Sheriff Robertson's Mull Diaries

Transcribed & edited by Joseph Buist Loudon. 201 pages in A4 paperback format

The diary of James Robertson, Sheriff Substitute of Tobermory 1842 - 1846

James Robertson was Sheriff Substitute of North Argyll between 1842 and 1846. Based at Tobermory, he kept a concise record of his stay in a series of diaries, most of which have survived. Carefully transcribed and edited by Joesph Buist Loudon, they are now published for the first time.

With their incisive insights into people and events, they have much to offer the historian and enthusiast. By illuminating people, manners and the preconceptions of the time, they shed light on social history. Local lairds stride through its pages, and emigrant ships anchor in the bay.
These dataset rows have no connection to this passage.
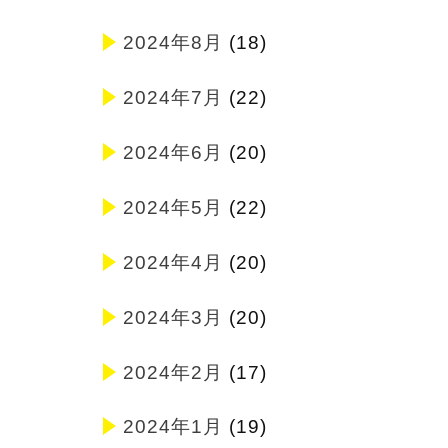
2024年8月
(18)
2024年7月
(22)
2024年6月
(20)
2024年5月
(22)
2024年4月
(20)
2024年3月
(20)
2024年2月
(17)
2024年1月
(19)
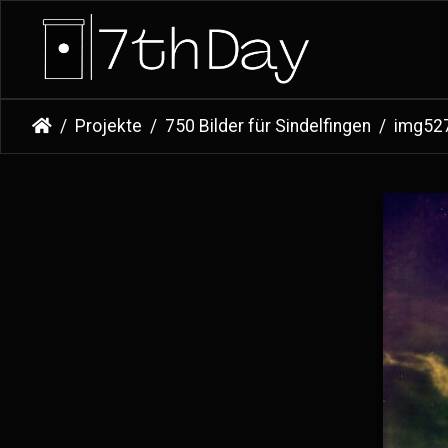
Projekte
750 Bilder für Sindelfingen
img52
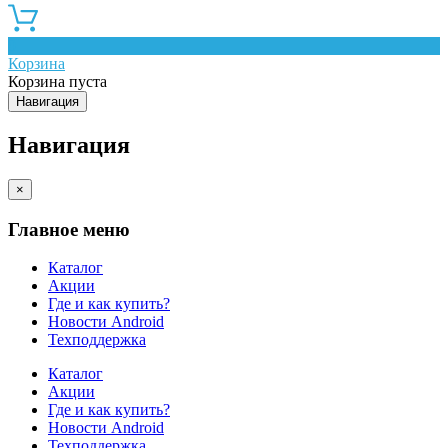
0
Корзина
Корзина пуста
Навигация
Навигация
×
Главное меню
Каталог
Акции
Где и как купить?
Новости Android
Техподдержка
Каталог
Акции
Где и как купить?
Новости Android
Техподдержка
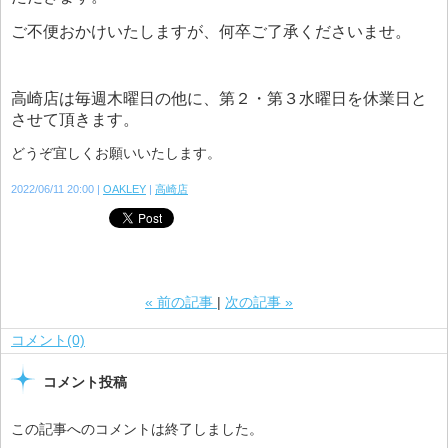
ご不便おかけいたしますが、何卒ご了承くださいませ。
高崎店は毎週木曜日の他に、第２・第３水曜日を休業日と
させて頂きます。
どうぞ宜しくお願いいたします。
2022/06/11 20:00
OAKLEY
高崎店
«
前の記事
次の記事
»
コメント(0)
コメント投稿
この記事へのコメントは終了しました。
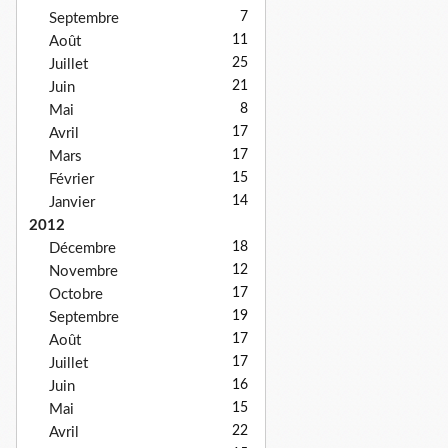
7
Septembre
11
Août
25
Juillet
21
Juin
8
Mai
17
Avril
17
Mars
15
Février
14
Janvier
2012
18
Décembre
12
Novembre
17
Octobre
19
Septembre
17
Août
17
Juillet
16
Juin
15
Mai
22
Avril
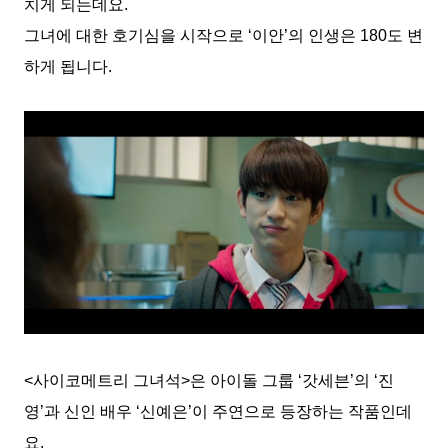
치게 되는데요.
그녀에 대한 호기심을 시작으로 ‘이안’의 인생은 180도 변
하게 됩니다.
<사이코메트리 그녀석>은 아이돌 그룹 ‘갓세븐’의 ‘진
영’과 신인 배우 ‘신예은’이 주연으로 등장하는 작품인데
요.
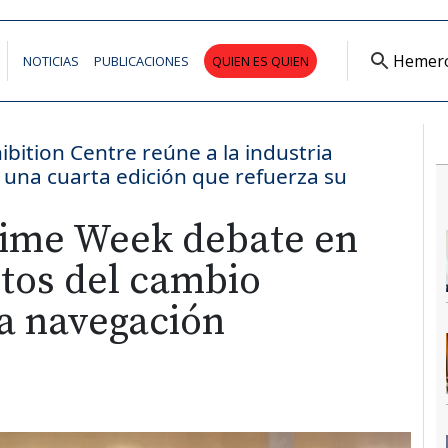
Hemer
NOTICIAS
PUBLICACIONES
QUIEN ES QUIEN
bition Centre reúne a la industria
 una cuarta edición que refuerza su
ime Week debate en
etos del cambio
la navegación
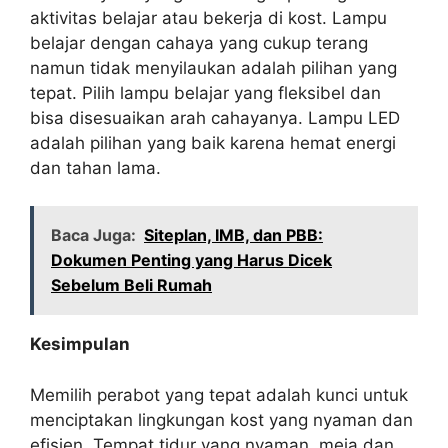
aktivitas belajar atau bekerja di kost. Lampu
belajar dengan cahaya yang cukup terang
namun tidak menyilaukan adalah pilihan yang
tepat. Pilih lampu belajar yang fleksibel dan
bisa disesuaikan arah cahayanya. Lampu LED
adalah pilihan yang baik karena hemat energi
dan tahan lama.
Baca Juga:
Siteplan, IMB, dan PBB:
Dokumen Penting yang Harus Dicek
Sebelum Beli Rumah
Kesimpulan
Memilih perabot yang tepat adalah kunci untuk
menciptakan lingkungan kost yang nyaman dan
efisien. Tempat tidur yang nyaman, meja dan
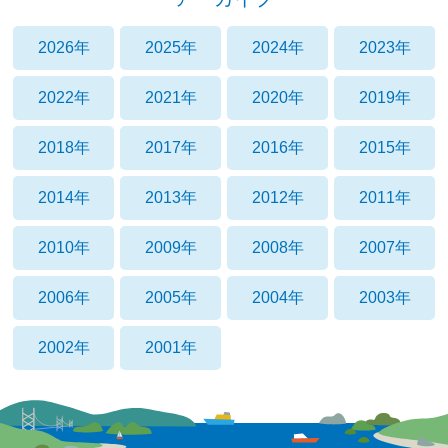
2026年
2025年
2024年
2023年
2022年
2021年
2020年
2019年
2018年
2017年
2016年
2015年
2014年
2013年
2012年
2011年
2010年
2009年
2008年
2007年
2006年
2005年
2004年
2003年
2002年
2001年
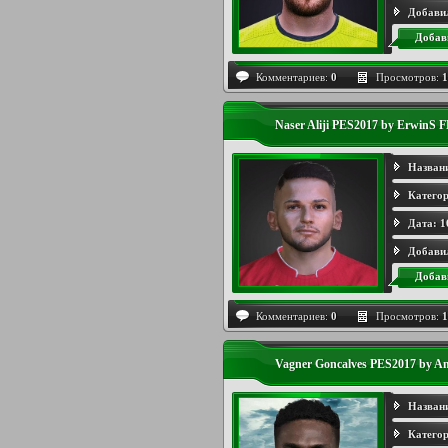
Добави
Добав
Комментариев:
0
Просмотров:
1
Naser Aliji PES2017 by ErwinS 
Назван
Категор
Дата:
1
Добави
Добав
Комментариев:
0
Просмотров:
1
Vagner Goncalves PES2017 by A
Назван
Категор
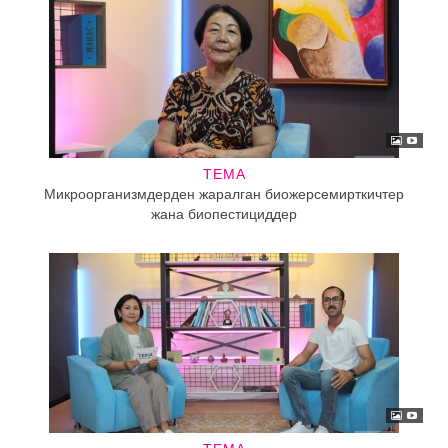
ТЕМА
Микроорганизмдерден жаралган биожерсемирткичтер
жана биопестициддер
The Sheriff Substitute was clearly a sociable man, on one occasion nothing that two emigrants, Moydart men called: crack and dram, though often lamenting lack of congenial company. He also had a keen sense of humour as his dry account of a thoroughly wet tourist excursion to Iona makes clear. Whether relating serious issues, such as the problems of the would-be emigrants, or making almost inconsequential arrangements to retrieve a night shirt and cap from an Oban hotel, James Robertson allows us a possible unique insight into his own working life and, though his eyes, into life on the island in the mid 19th century.